For the Complete Novice
In 2019 I (Mark Fields) attended a number of fairs and I was amazed the number of times that people approached the table and started the conversation by telling me they were complete novices, loved the idea of showing but had no idea how or where to begin. Between two of these conversations the idea for this booklet was born.
The booklet is not complete and not an exact fit for all show venues however it gives the novice an idea of how things usually run. Basically, we want to reduce the first-time exhibitor stress so they can enjoy the show and the hobby.
Here you may download a copy of the booklet. It is a copy of the pages that follow.
So, You Want to Show Poultry but Don’t have a Clue Where to Begin.
In this little booklet we hope to take some of the fear out of stepping into the showroom for the first time.
This booklet does not have all the answers but is a general framework that will help you understand what is going on.
By Mark A. Fields
American Poultry Association
District # 6 Director
Finding the Shows
One of the most common questions asked is how to locate shows. There are three basic types of shows: 1) 4H Shows, 2) Fairs, both county and state and 3) APA & ABA sanctioned shows.
4H Shows – There are fewer and fewer shows strictly for 4H projects as most have evolved into county fairs. Contact your local 4H extension office for information on the time and location of these fairs.
County & State Fairs – I’m sad to say that these shows do a relatively poor job promoting themselves to the new person. Your County Extension Office or State Fair office would be the place to contact for information on those shows. Most State Fairs follow the APA model of showing, but County Fairs often have their own structure and rules.

• Data extract:
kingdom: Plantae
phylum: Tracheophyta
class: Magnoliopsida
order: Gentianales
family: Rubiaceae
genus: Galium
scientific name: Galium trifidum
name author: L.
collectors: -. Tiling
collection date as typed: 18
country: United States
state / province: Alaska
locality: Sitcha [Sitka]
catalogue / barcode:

---

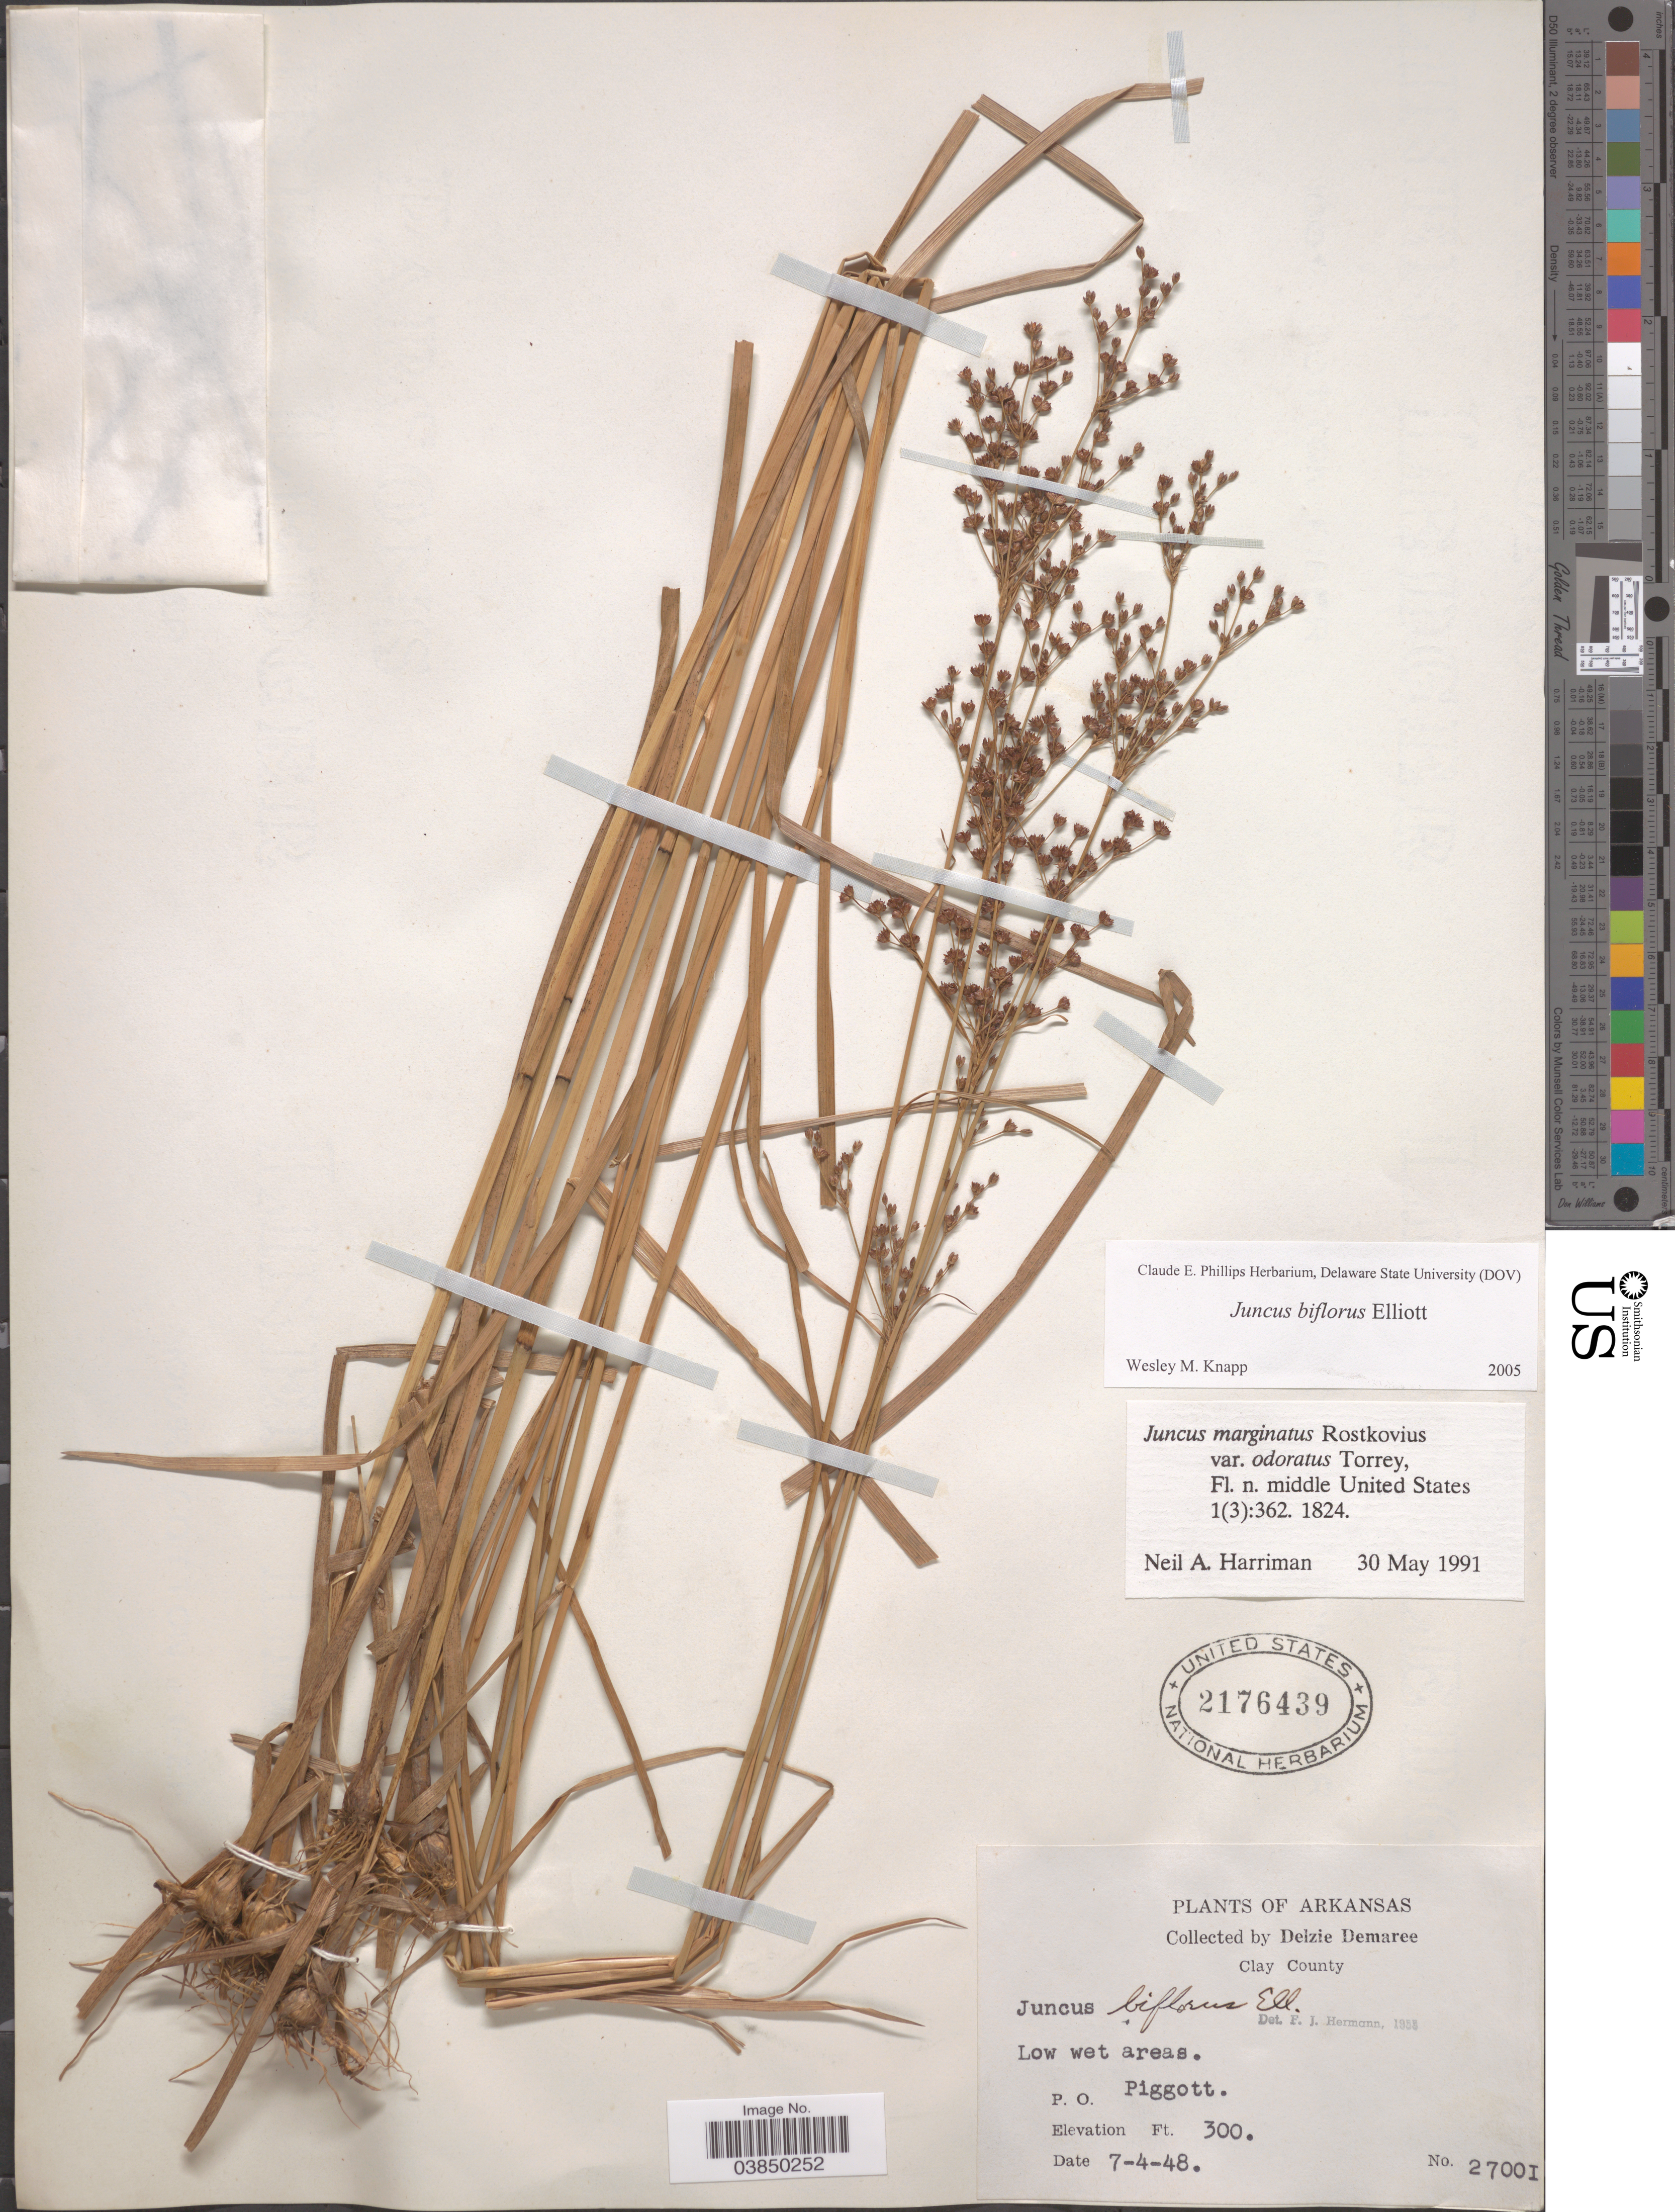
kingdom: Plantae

• Requirement:
Write down the part of the poultry-showing booklet that begins with the words "Here you may" and ends with "of these fairs.".

• Exercise response:
Here you may download a copy of the booklet. It is a copy of the pages that follow.
So, You Want to Show Poultry but Don’t have a Clue Where to Begin.
In this little booklet we hope to take some of the fear out of stepping into the showroom for the first time.
This booklet does not have all the answers but is a general framework that will help you understand what is going on.
By Mark A. Fields
American Poultry Association
District # 6 Director
Finding the Shows
One of the most common questions asked is how to locate shows. There are three basic types of shows: 1) 4H Shows, 2) Fairs, both county and state and 3) APA & ABA sanctioned shows.
4H Shows – There are fewer and fewer shows strictly for 4H projects as most have evolved into county fairs. Contact your local 4H extension office for information on the time and location of these fairs.